Text segment
##########
The Great Fire of London

Painting from the 1700s of the Great Fire of London
My visit home to London last year coincided with the 350th anniversary of the Great Fire of London, probably the most famous event in English history that isn’t a battle. The anniversary was marked by a special exhibit at the Museum of London and a thrilling reenactment of the blaze in a replica of the 1666 city constructed on floating barges in the Thames.
Street sign for Pudding Lane in London

As all English schoolchildren learn, the Great Fire broke out on September 2, 1666 at a bakery in Pudding Lane and soon spread, raging for three days and destroying most of the medieval city. Eighty-nine churches, St. Paul’s Cathedral, numerous public buildings and businesses, and about 13,000 houses went up in flames. By the time it had burned itself out, only a fifth of the old city was left. The most famous contemporary description of the fire is by Samuel Pepys in his diary. A master of the small human detail, Pepys gives a vivid account of panicked Londoners, even the birds:
Portrait of Samuel Pepys, London diarist
Samuel Pepys

“I rode down to the waterside, and there saw a lamentable fire. Everybody endeavouring to remove their goods, and flinging into the river or bringing them into lighters that lay off; poor people staying in their houses as long as till the very fire touched them, and then running into boats, or clambering from one pair of stairs by the waterside to another. And among other things, the poor pigeons, I perceive, were loth to leave their houses, but hovered about the windows and balconies, till they some of them burned their wings and fell down.”
##########
Dataset content
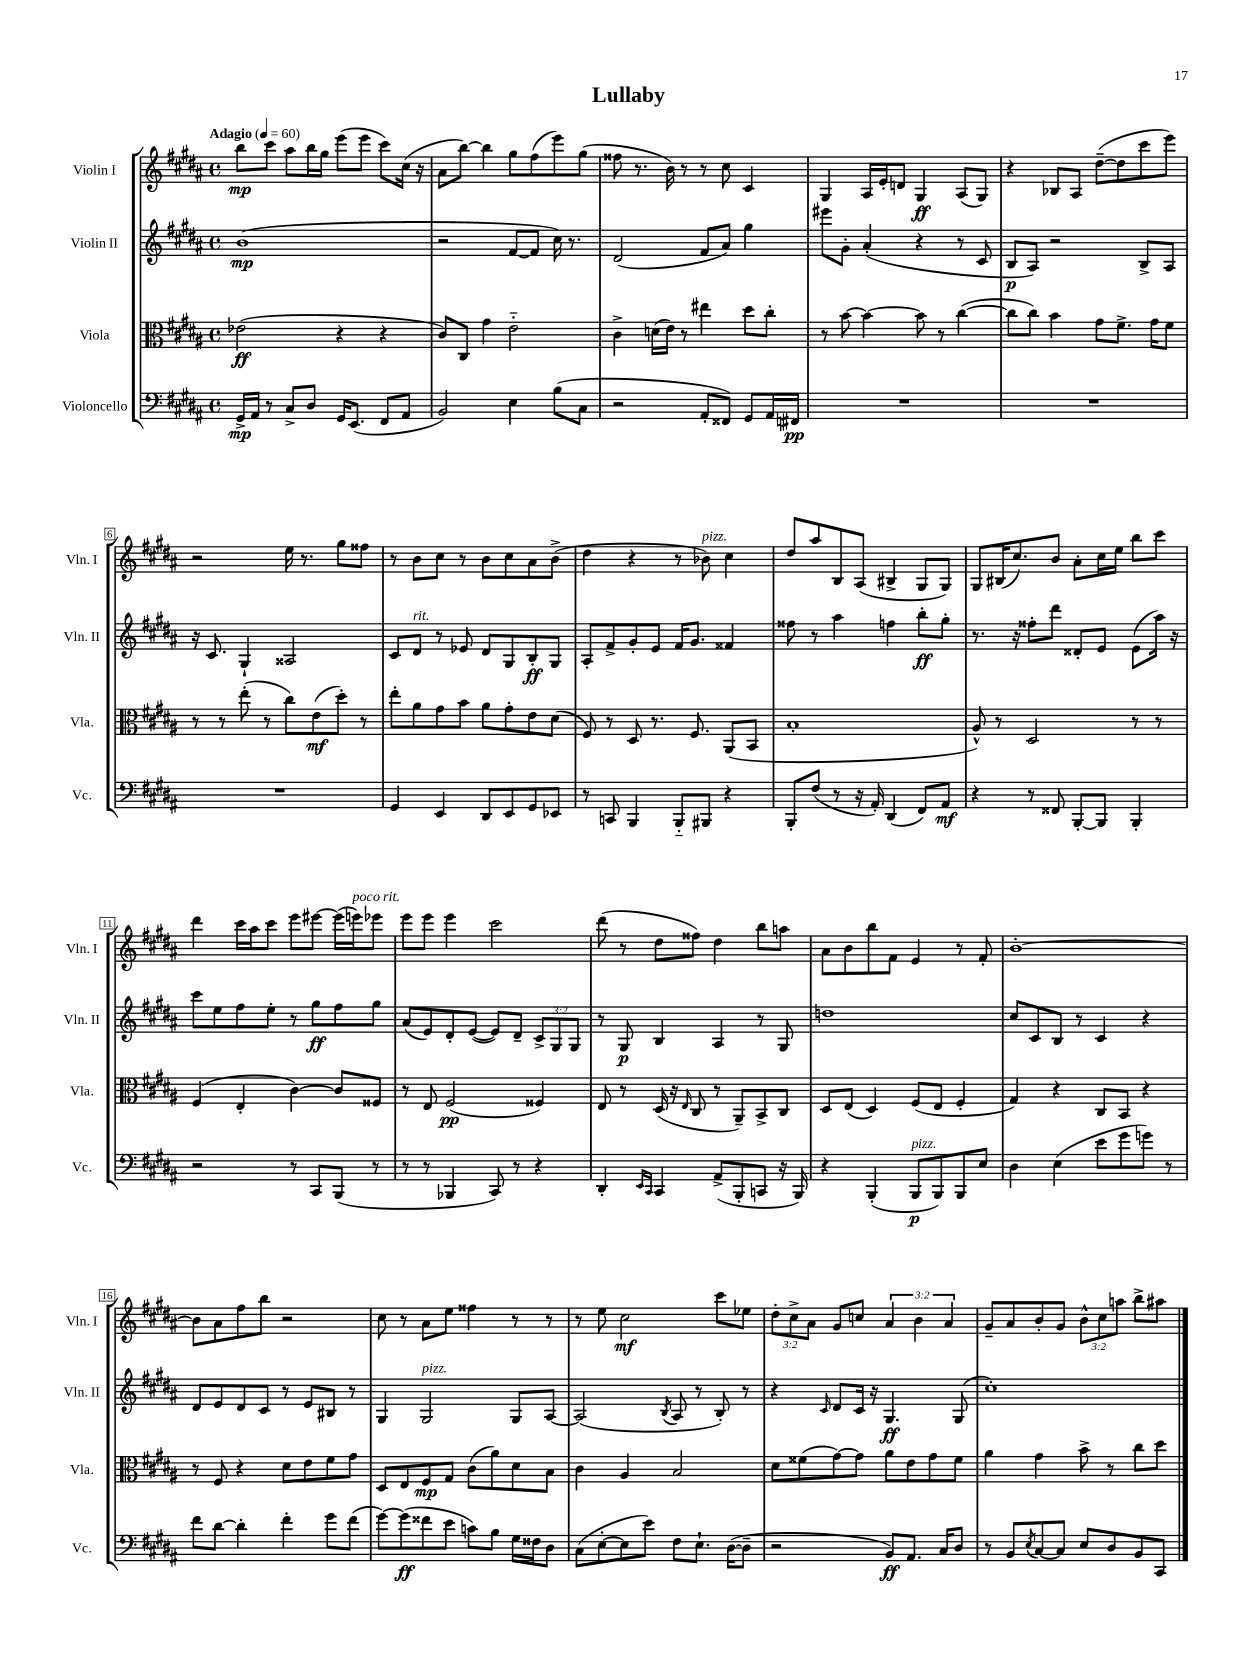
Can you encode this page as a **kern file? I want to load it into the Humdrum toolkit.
##########
Tasks and exercises
**1.** Reproduce the stretch of the Great Fire of London text from "Painting from the" through "in the Thames.".
**2.** Pick up the Great Fire of London text from where it stops and continue it.

Outputs by task
**1.**
Painting from the 1700s of the Great Fire of London
My visit home to London last year coincided with the 350th anniversary of the Great Fire of London, probably the most famous event in English history that isn’t a battle. The anniversary was marked by a special exhibit at the Museum of London and a thrilling reenactment of the blaze in a replica of the 1666 city constructed on floating barges in the Thames.

**2.**
The writer John Evelyn gave a rather more apocalyptic description:

“Oh the miserable and calamitous spectacle! Such as haply the world had not seen since the foundation of it, nor be outdone till the universal conflagration thereof.” 

Proving that scapegoating and conspiracy theories are nothing new, rumors spread that the Dutch and French were responsible and that foreigners were seen “with balls of wild fire in their hands.” Preachers blamed the wrath of heaven and warned that worse was to come if Londoners did not repent of their sins.

Book cover for By Permission of Heaven: the True Story of the Great Fire of London
To learn more, check out this readable and thoroughly researched account: By Permission of Heaven: the True Story of the Great Fire of London by Adrian Tinniswood.

Of course, an event as dramatic as the Great Fire has inspired many novelists:

The Ashes of London by Andrew Taylor
When a body is found in the smoldering rubble of St. Paul’s Cathedral it turns out the man died not by fire but from a stab wound. Government spy James Marwood investigates in an atmosphere of crisis and dissent.

Dark Angels by Karleen Koen
Romance, politics, and intrigue at the Restoration court of Charles II, the Merry Monarch who surprised his subjects by his bravery in joining the fire fighters.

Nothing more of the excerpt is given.